Text segment ->
▼
问题
I'm trying to understand the best practice for importing rxjs operators
It seems like I should import share
this way, but, the following doesn't work because it says share expects 0 arguments. I'm not quite sure how to call share
correctly.
import { share } from 'rxjs/operators';
...
public currentUser: Observable<User> = share(this.currentUser$.asObservable());
Doing it the old way causes no problems. However I seemed to have read that's not the preferred way to import https://www.learnrxjs.io/concepts/operator-imports.html
import 'rxjs/add/operator/share';
...
public currentUser: Observable<User> = this.currentUser$.asObservable().share();
How should I call share if I'm using the recommended way of importing?
回答1:
Using share
is like any other "pipable" operator since RxJS 5.5:
import { share } from 'rxjs/operators';
...
this.currentUser$.pipe(share());
For more details about pipable operators see: https://github.com/ReactiveX/rxjs/blob/master/doc/pipeable-operators.md
However be aware that importing from rxjs/operators
imports this entire file https://github.com/ReactiveX/rxjs/blob/master/src/operators/index.ts.
This means that if you bundle your app yourself it might grow in size significantly.
▲
Data section ->
▼
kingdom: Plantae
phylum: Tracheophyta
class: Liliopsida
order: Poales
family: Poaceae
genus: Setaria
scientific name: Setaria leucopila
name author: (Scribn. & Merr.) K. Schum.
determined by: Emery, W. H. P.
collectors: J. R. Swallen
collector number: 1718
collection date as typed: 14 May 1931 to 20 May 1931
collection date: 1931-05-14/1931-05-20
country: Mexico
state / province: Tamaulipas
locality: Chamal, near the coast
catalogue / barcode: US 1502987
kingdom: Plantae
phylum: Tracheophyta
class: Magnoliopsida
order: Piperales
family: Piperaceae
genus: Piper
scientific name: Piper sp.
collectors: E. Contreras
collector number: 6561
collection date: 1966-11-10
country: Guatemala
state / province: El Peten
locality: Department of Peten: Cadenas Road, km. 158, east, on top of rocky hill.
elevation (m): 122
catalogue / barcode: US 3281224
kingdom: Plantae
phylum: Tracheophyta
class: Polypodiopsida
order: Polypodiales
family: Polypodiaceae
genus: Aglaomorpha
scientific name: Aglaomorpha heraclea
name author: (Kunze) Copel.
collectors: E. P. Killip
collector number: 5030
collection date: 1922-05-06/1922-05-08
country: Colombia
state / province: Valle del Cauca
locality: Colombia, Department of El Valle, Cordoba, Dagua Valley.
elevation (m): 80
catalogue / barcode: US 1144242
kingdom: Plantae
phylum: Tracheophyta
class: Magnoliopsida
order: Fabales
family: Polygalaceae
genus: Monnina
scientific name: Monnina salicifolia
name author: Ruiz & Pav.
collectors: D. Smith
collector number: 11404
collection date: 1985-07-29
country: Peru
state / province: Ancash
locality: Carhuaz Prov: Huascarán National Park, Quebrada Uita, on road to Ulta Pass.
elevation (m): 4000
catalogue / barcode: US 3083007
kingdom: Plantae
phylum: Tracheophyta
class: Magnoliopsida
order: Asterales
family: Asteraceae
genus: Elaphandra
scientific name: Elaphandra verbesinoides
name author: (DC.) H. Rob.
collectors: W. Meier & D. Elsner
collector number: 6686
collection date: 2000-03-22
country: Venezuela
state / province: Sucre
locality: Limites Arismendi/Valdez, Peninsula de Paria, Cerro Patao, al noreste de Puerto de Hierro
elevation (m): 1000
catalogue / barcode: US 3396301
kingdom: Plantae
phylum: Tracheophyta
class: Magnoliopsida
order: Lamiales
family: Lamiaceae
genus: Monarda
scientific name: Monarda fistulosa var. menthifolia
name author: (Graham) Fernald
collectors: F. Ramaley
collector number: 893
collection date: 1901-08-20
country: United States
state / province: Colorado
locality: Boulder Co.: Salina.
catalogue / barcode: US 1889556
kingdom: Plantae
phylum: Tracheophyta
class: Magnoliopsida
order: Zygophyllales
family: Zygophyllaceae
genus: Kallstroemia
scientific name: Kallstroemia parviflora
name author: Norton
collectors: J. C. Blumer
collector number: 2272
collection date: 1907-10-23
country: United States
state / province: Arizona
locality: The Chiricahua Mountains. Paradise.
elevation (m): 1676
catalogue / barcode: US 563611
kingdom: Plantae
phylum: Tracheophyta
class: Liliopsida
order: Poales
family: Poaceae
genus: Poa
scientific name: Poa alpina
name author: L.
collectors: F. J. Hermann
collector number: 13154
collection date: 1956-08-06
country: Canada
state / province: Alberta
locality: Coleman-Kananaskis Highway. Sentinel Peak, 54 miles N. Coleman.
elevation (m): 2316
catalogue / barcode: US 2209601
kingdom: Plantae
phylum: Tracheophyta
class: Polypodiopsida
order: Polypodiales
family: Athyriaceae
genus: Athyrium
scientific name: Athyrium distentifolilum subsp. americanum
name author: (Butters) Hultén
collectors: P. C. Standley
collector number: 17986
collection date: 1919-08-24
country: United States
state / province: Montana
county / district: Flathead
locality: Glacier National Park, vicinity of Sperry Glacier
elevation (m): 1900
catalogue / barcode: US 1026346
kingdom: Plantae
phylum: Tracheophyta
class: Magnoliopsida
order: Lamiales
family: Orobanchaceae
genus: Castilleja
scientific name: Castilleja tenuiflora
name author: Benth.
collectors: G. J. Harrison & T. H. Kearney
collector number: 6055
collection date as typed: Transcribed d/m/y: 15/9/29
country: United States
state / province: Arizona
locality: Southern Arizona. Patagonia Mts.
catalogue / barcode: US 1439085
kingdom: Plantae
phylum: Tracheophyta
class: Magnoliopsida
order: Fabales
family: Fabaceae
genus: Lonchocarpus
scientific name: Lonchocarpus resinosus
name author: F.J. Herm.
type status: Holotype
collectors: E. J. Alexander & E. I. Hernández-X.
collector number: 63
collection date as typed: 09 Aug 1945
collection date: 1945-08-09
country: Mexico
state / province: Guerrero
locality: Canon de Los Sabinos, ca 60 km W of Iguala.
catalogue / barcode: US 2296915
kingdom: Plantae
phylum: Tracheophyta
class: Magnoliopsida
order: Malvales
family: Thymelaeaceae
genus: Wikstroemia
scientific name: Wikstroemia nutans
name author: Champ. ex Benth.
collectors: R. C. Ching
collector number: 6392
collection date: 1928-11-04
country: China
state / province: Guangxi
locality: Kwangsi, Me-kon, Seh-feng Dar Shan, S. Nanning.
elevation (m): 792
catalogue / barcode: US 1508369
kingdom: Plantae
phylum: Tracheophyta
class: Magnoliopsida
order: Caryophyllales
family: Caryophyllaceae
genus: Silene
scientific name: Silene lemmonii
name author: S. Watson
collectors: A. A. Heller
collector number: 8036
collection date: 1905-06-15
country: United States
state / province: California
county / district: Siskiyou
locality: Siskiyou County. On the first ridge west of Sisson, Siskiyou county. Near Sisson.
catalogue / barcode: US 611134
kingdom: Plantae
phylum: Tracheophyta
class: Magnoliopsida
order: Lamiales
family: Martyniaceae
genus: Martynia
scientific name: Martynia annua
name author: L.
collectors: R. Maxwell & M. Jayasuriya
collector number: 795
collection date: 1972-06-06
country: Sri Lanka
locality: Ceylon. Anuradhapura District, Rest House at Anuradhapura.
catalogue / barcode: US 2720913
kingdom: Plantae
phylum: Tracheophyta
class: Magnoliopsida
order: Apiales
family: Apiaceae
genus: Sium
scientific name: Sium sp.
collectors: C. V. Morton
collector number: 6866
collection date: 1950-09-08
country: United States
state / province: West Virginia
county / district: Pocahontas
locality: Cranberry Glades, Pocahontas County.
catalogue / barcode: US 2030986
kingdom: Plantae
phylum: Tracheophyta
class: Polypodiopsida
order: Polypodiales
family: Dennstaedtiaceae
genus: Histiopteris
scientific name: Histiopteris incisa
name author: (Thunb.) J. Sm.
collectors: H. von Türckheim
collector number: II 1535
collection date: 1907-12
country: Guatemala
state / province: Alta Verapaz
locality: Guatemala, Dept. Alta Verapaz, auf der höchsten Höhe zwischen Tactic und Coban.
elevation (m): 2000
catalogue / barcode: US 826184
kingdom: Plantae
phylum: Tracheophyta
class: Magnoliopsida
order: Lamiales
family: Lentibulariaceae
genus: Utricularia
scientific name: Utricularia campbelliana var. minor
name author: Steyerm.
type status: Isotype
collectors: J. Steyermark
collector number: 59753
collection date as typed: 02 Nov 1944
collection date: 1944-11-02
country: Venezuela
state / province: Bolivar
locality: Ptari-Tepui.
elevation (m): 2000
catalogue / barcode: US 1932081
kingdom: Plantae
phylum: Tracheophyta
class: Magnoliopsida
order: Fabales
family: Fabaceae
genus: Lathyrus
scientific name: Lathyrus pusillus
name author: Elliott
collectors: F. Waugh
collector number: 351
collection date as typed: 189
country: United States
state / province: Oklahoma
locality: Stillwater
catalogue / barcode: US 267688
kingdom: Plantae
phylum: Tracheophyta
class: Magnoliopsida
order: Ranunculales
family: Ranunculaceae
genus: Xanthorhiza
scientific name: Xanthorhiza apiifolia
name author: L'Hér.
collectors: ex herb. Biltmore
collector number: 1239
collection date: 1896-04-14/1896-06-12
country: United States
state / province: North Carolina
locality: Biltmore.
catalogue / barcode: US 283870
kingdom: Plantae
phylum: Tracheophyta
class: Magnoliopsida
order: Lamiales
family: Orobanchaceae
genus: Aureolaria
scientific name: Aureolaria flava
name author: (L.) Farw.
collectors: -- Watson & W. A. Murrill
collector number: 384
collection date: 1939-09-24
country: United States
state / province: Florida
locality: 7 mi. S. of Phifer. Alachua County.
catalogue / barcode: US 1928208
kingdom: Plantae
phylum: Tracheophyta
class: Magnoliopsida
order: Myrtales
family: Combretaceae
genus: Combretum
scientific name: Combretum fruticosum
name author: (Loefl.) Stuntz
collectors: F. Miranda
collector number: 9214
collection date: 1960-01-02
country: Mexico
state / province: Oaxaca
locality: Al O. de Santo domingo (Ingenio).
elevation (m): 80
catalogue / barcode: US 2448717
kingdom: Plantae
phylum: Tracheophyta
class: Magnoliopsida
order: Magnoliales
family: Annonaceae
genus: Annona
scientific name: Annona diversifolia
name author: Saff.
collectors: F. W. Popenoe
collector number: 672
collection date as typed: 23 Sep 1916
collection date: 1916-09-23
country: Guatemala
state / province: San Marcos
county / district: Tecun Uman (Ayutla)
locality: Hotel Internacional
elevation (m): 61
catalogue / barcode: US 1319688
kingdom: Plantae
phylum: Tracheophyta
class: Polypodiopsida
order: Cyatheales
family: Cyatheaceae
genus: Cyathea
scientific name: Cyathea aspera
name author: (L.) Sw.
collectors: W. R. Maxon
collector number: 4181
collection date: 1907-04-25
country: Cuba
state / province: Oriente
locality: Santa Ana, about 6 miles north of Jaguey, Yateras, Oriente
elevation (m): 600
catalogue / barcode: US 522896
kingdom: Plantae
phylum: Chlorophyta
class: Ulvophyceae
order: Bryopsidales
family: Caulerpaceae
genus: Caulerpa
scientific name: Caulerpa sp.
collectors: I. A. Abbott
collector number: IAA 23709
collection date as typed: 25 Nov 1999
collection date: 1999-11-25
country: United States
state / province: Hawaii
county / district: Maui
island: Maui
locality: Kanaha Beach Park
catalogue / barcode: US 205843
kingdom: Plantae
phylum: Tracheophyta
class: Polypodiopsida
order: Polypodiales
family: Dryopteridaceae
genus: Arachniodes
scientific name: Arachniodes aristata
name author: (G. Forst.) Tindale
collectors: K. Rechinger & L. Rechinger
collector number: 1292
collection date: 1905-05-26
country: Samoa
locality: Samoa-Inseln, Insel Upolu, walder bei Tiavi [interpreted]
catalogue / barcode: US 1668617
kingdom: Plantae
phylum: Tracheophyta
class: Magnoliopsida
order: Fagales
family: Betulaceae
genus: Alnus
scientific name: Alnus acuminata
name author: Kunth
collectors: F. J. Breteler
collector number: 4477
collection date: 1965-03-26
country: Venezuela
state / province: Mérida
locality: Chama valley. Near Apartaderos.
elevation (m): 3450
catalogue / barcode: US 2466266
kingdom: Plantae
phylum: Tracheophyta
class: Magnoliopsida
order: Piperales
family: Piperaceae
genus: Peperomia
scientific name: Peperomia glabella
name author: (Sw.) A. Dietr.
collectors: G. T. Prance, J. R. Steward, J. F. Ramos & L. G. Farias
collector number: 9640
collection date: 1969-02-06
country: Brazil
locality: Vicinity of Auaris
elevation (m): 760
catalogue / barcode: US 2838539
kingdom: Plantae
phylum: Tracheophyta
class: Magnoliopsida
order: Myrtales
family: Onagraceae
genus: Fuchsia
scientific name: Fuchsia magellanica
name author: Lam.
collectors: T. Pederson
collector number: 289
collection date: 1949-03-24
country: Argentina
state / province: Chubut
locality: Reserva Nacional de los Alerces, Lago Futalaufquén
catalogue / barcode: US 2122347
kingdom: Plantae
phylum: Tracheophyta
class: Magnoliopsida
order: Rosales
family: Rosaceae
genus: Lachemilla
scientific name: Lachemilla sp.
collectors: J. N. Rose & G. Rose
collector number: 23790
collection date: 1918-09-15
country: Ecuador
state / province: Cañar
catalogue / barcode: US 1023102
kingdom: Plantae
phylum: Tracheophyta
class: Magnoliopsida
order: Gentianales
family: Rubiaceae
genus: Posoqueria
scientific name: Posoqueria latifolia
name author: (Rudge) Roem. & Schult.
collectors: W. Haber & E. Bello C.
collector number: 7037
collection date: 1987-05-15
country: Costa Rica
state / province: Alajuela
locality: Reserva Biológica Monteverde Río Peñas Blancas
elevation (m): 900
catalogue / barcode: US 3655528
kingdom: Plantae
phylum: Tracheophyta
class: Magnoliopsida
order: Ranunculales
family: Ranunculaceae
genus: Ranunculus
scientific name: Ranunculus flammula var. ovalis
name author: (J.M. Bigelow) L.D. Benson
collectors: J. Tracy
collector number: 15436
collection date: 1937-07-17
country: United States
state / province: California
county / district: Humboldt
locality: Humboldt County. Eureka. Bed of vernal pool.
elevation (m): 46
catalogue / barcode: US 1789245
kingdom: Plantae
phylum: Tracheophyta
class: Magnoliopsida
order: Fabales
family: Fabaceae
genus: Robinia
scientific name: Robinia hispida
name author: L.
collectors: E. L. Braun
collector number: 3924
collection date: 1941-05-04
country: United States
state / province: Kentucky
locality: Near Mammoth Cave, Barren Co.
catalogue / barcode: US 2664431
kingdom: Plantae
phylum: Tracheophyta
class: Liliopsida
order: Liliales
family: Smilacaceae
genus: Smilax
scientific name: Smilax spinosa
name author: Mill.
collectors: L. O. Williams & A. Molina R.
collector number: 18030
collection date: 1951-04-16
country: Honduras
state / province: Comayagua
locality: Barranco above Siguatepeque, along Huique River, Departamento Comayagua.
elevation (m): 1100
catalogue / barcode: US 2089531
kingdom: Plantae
▲
Exercise prompt -> Swap "significantly" for "considerably" in the text on importing RxJS operators, from "this.currentUser$.pipe(share());" to "in size significantly.", and write out that passage. The records above are separate material, unconnected to the text.

Problem solution ->
this.currentUser$.pipe(share());
For more details about pipable operators see: https://github.com/ReactiveX/rxjs/blob/master/doc/pipeable-operators.md
However be aware that importing from rxjs/operators
imports this entire file https://github.com/ReactiveX/rxjs/blob/master/src/operators/index.ts.
This means that if you bundle your app yourself it might grow in size considerably.